**TEXT BLOCK:**
* START *

Tuesday, November 12, 2013

Our Veterans of the War of 1812 and the Costs of Auto-Dependent Enclosure

While walking through the cemetery on Veterans Day, my comrade-in-feets pointed out the one known Revolutionary War Veteran buried in Oregon.

After that war, in 1810 William Cannon got into the fur trade and was at the pivotal Champoeg meeting of 1843. He died in 1854 and is buried in St. Paul. It's not surprising that French Prairie would have the oldest Veteran in Oregon. (More here and here.)
John Pollard Gaines
1795 - 1857

So who are Salem's oldest Veterans?

The Salem Pioneer Cemetery turns up five from the War of 1812, most of whom were born in the 1790s, a generation - or maybe two - after Cannon:
One the one hand, sure, these historic facts are trivia.  But are we so numb to history that we think them trivial?  The War of 1812 was two centuries ago!  By Salem standards that's a long time.

Corvallis' Crystal Lakes Cemetery Walking Path Opening
Signage:  Dogs on Leash, Closes at Dusk
One of the real costs of our lock-down and auto-oriented approach to cemetery security is that we miss out on encouraging walks through the cemetery that will turn up wonderful facts like these. Casual visits to the cemetery have a role in civic society! Instead of promoting cemetery security through the eyes and ears of curious adults and children, we hope for security through secrecy.  This hoardery approach to cemeteries is self-defeating!  Safety and security arises through activity, not emptiness.

Our cemeteries are one of our greatest resources for connecting with local history, and the more we hew to an inflexible model of perimeter security that turns them into primarily auto-oriented destinations and discourages the casual visit, the less we will know, and the more difficult it will actually be to maintain cemetery security.

(In the cemetery there are also many Veterans of the Mexican War, the so-called "Indian Wars," and the Civil War, including at least three on the Confederate side. Plus many more in the 20th century.)

Postscript, May 9th, 2020

Here's an interesting note from a century ago that shows a moment in reviving interest in those Veterans.

September 15th, 1922
At this moment apparently only two of them were known, and the antiquity of their service did not seem to be a matter of abiding interest.

4 comments:

Sarah Owens said...

SBOB, thank you for reminding us to visit and value our cemeteries. They connect us to history through the forbears buried there, but they're also really interesting (to me) public spaces.

"Formal burial in the United States, prior to 1860, was primarily restricted to interment of the body on the grounds of a church or meetinghouse, or occasionally within the church itself...Graves were laid facing east and west, with the head to the west; all available space was used, with burials very close together, and at times on top of each other...Cemeteries were dreary places affording little room or light for vegetation, and thereby not encouraging the passerby to linger and to appreciate...As the 19th century progressed, towns grew to cities, and population increased proportionally. For reasons of public health and overcrowding, burial grounds began to be located outside of population centers, no longer on church ground. These cemeteries spawned the “Rural” Cemetery Movement, beginning in 1831 with Mount Auburn, Boston; Laurel Hill, Philadelphia (1836); Greenwood, N.Y. (1838); Lowell, Mass. (1841); Evergreen, Portland, Maine (1855); Forest Hill, Madison, Wisc. (1858); and countless others as the country and movement expanded."

* END *

**TASK SET:**
• A. Reproduce the passage of the cemetery blog post between "Here's an interesting" and "Sarah Owens said...", inclusive.
• B. Answer these questions from the cemetery blog post:
(i) In what year did William Cannon die?
(ii) What date does the postscript carry?
(iii) According to the comment quoted in the post, in what year did the "Rural" Cemetery Movement begin?
The material on this page has no connection to the cemetery blog post.

**DATASET ENTRIES:**
* START *

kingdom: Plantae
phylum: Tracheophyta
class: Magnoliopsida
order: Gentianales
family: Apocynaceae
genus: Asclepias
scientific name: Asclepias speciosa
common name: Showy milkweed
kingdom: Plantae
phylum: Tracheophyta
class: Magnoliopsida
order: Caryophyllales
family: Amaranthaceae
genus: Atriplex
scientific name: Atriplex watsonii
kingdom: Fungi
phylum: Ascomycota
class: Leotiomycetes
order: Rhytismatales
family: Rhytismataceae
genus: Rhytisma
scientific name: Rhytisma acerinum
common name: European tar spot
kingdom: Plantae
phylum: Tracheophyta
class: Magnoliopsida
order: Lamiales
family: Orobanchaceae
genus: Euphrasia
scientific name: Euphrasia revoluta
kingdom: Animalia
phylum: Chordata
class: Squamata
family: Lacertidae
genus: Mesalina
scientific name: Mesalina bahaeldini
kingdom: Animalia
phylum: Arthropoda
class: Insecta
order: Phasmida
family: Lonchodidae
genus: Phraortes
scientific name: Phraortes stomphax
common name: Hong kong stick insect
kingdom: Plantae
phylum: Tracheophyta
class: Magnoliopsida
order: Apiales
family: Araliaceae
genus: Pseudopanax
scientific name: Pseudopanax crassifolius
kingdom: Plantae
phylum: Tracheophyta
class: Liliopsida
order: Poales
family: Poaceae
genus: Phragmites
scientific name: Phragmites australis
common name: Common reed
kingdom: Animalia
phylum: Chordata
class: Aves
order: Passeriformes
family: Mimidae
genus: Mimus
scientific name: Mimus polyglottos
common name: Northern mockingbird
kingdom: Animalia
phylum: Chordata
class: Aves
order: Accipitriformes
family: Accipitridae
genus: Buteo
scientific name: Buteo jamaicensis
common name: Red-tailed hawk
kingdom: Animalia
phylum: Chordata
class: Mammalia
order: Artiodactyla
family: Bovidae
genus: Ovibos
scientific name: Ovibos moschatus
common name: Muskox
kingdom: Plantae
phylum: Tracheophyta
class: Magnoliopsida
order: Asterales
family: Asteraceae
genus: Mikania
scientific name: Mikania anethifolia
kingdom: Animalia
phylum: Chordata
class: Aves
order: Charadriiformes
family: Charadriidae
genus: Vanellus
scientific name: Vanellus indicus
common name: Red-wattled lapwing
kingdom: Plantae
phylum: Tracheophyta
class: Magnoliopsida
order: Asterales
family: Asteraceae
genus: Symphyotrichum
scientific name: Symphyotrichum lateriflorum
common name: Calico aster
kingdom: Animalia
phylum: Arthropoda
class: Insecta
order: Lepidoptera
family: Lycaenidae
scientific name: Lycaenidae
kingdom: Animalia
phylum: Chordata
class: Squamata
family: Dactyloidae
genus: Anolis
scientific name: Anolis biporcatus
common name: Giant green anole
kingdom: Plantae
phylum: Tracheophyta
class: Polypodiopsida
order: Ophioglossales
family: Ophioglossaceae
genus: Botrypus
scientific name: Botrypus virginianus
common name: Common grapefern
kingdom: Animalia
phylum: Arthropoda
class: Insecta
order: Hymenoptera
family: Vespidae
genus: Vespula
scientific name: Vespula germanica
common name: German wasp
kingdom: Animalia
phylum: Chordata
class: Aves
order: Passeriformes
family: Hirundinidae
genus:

* END *

**ANSWERS BELOW:**
• A.
Here's an interesting note from a century ago that shows a moment in reviving interest in those Veterans.

September 15th, 1922
At this moment apparently only two of them were known, and the antiquity of their service did not seem to be a matter of abiding interest.

4 comments:

Sarah Owens said...

• B.
(i) 1854
(ii) May 9th, 2020
(iii) 1831